Epson Stylus Photo R1800 review
We raved about the Epson R800’s superb print quality in our last inkjet printers Labs, and it has held a place on our A List ever since. Boasting a slightly wider colour gamut and the same spectacular print quality, the R1800 is essentially the R800’s big brother, featuring the ability to print up to A3.
Getting the limitations out of the way is an easy task. Epson has built the R1800 for photo printing, and it was no surprise to see that mono text printing isn’t a strong point. A text document was easily identifiable as inkjet-printed, with feathery output.
But what matters is that the R1800 prints photos beautifully. On a high-resolution image, you’ll be hard-pushed to spot any grain, and colour reproduction was incredible, thanks to five colour cartridges, two black cartridges and a gloss optimiser cartridge to give photos a professional finish.
A full-page A3 photo emerged in four minutes, 29 seconds, which is more than respectable considering the magnificent quality. An A4 mono print took two minutes, 16 seconds, and scaling it to A3 lengthened print time to three-and-a-half minutes. Greyscale ramps printed with slight banding, but even at A3 you’ll have to get close to notice it.
Another plus point is the longevity of the prints produced: a claim of 80 years for glossy paper and 100 or more on matte archive paper is excellent. What’s more, this is backed up by Wilhelm Research (www.wilhelm-research.com). Its testing suggests a print on glossy paper will last for 104 years if displayed under glass.

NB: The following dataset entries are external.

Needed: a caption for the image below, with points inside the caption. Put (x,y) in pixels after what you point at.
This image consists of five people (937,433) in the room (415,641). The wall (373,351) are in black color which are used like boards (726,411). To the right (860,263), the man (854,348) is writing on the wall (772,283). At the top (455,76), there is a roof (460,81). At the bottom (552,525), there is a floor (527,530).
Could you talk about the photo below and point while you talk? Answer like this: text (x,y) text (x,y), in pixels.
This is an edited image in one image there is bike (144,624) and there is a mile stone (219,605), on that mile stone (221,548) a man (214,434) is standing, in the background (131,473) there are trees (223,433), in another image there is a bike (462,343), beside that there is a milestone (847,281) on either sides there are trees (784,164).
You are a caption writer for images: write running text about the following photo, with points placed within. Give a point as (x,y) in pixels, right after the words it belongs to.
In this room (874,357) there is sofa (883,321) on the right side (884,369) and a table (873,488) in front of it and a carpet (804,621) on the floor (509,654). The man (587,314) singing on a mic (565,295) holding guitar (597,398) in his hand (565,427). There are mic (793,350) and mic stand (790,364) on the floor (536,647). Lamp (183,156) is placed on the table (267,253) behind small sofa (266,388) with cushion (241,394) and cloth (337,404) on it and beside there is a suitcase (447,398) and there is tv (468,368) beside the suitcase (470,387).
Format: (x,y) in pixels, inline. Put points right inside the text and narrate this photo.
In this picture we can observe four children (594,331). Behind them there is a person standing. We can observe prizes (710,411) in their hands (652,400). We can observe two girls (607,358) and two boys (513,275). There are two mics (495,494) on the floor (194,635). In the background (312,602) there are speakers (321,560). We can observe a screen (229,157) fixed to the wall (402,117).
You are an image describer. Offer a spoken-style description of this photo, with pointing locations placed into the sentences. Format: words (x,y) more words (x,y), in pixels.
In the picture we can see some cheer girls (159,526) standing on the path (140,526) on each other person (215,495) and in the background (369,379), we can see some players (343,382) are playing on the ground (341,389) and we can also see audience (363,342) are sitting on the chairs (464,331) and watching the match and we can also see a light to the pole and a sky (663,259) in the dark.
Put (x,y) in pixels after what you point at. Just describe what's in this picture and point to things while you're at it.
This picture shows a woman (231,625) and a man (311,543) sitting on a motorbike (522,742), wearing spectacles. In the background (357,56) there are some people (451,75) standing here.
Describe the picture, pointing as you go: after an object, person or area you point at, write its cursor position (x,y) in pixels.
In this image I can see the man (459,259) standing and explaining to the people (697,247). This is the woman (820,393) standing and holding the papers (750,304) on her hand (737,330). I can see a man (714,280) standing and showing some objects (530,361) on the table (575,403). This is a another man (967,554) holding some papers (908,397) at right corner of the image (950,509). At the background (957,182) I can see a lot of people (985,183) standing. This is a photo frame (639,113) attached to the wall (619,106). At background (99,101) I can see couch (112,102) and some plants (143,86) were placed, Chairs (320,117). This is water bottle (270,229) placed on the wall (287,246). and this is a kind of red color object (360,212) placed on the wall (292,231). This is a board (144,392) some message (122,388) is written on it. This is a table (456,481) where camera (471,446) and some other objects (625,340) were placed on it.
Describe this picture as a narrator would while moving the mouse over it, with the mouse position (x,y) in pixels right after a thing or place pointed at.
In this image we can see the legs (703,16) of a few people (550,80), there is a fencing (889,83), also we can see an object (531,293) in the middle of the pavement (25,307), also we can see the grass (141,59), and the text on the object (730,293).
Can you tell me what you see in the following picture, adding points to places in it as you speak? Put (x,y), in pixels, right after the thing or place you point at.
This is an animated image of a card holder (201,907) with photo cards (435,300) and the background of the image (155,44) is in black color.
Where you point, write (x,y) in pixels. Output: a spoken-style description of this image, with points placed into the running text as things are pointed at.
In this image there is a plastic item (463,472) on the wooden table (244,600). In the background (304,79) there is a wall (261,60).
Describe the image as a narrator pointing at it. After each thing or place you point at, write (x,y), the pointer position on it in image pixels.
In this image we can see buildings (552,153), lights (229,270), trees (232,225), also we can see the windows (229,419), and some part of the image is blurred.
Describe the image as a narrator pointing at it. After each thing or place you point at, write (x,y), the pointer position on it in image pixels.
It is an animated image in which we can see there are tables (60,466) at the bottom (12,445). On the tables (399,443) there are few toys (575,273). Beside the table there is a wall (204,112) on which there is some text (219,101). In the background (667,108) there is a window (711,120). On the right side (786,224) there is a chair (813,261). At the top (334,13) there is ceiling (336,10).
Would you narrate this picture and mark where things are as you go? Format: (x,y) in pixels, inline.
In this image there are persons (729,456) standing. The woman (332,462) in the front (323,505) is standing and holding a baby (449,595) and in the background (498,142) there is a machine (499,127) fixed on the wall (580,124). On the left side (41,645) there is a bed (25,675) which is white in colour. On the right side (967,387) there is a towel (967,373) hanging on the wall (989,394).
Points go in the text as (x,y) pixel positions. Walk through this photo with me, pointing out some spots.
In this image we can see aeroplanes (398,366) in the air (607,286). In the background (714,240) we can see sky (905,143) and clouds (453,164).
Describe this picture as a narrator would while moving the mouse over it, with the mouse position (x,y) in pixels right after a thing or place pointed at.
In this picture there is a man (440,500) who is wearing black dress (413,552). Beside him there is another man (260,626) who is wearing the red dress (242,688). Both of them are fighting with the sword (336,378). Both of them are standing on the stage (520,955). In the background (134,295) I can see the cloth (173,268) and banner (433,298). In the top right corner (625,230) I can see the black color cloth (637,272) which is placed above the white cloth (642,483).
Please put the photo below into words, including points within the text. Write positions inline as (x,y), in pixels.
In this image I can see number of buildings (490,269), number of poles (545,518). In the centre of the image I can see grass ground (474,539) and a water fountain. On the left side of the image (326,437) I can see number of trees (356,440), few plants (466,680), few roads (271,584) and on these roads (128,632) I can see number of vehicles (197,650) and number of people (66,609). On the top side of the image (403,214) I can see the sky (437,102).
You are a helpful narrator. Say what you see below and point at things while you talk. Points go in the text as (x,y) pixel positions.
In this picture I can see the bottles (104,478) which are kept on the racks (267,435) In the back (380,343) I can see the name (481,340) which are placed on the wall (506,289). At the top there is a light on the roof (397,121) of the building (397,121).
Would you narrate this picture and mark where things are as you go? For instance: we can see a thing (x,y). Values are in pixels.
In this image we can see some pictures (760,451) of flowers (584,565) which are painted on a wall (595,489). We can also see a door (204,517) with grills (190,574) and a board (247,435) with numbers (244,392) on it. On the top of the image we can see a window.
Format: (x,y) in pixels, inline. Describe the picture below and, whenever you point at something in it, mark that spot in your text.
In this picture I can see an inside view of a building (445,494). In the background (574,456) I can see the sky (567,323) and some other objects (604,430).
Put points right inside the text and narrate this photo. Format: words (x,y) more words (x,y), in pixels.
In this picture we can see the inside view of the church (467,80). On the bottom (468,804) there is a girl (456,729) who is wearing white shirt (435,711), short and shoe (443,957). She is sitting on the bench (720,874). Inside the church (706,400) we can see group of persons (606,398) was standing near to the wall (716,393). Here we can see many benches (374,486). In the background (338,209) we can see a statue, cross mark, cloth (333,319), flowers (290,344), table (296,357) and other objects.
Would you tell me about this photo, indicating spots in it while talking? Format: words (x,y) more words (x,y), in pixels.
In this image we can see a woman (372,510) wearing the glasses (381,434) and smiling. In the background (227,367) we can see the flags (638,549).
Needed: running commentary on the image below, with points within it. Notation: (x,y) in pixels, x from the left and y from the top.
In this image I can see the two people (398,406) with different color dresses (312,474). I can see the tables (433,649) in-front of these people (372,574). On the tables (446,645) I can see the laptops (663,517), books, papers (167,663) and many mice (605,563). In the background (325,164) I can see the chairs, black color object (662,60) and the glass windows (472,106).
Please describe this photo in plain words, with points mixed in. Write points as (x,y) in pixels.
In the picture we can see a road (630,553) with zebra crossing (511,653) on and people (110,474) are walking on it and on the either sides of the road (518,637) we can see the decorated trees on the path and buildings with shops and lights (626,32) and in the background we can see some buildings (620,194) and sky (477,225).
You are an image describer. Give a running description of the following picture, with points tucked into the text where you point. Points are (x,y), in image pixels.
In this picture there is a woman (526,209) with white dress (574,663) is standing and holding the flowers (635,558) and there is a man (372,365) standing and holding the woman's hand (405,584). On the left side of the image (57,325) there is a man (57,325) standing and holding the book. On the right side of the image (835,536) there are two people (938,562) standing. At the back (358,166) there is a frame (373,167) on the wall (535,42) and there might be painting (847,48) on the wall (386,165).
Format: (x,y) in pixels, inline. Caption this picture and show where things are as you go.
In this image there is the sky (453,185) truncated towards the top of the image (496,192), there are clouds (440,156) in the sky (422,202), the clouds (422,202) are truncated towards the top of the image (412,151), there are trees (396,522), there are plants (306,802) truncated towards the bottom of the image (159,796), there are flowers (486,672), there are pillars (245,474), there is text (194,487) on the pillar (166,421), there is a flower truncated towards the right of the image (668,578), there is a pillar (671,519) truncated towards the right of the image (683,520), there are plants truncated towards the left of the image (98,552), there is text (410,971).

The R1800 prints relatively cheaply at 6 x 4in – 34p per print – but this doesn’t make it an efficient runner. Installing a new ink cartridge causes the machine to flush a substantial quantity of ink from all of the installed cartridges, which can cause almost-empty cartridges to run out. It’s a vicious circle, as replacing the newly expired cartridge causes the same flushing process, which can kill off another cartridge and so forth. It’s a hideously inefficient process.
You’ll save some serious money at higher print sizes, though. A full-page A3 photo will cost £2.58 per print, while an A4 print will cost £1.29. Even factoring in the cost of Epson’s Premium Glossy Photo paper, these prices reflect gigantic savings on high-street prices for similarly sized prints. If you print mono text pages, 2p per page should please the bank manager too.
Epson’s driver software remains as user-friendly as ever: advanced users won’t have difficulty navigating through the software to access features such as gamma control and colour management, and obvious features such as ink levels and maintenance are even easier to understand. The supplied software will also appeal: Epson RAW Print allows you to read RAW formats from supported digital cameras, while Epson Darkroom Print is surprisingly effective at quickly correcting images.
The R1800 is ideal for small photo studios or for those who print posters regularly, such as community groups or schools. For the serious amateur, you’ll need a high-end camera to make proper use of the R1800’s large-format capabilities. It’s also about £150 more than the R800, so you’ll need to be serious about printing big to buy it. However, if you do, you’ll be able to say goodbye to expensive printing on the high street forever.